Think Geometry Wars with bobble heads. With that being said, the game’s soundtrack is pleasing to listen to. Audio design is of an arcade nature, keeping in line with the tone of the game, which can also be listened to from the game’s main menu. Outside of the game’s campaign mode which in itself does provide enough satisfactory replay value, there’s also a community-based skill mode by the name of Daily Drive, and a challenge-based horde mode known as Infinity Drive, both of which are designed to push players to their limits, applying the pressure and stretching their endurance.
Should the game receive downloadable content within the near future, more of the same would be very much appreciated. Assault Android Cactus is a fun and challenging game, striking the right balance between difficulty and enjoyment. Solid in its gameplay and pleasing on the eyes, it’s great to play solo but it’s clearly at its best when played with additional players.
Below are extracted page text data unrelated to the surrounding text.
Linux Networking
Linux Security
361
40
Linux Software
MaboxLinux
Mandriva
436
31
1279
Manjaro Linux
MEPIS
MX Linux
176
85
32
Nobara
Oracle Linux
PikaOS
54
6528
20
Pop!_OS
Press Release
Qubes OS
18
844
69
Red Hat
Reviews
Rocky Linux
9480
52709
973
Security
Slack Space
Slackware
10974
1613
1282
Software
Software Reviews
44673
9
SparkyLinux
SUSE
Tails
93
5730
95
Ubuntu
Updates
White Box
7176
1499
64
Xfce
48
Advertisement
This is where the game hits its high-points and will undoubtedly hold relevance in the time which follows its release.
This game was reviewed on the PC.
Challenging, thoughtful, and worth playing with friends locally.
Variation in level design is somewhat unbalanced. An additional style of play to mix things up is missing.
Playing locally with friends is where this game holds most of its potential. Playing solo is fine but much of the appeal that resides within the game demands the companionship of someone beside you.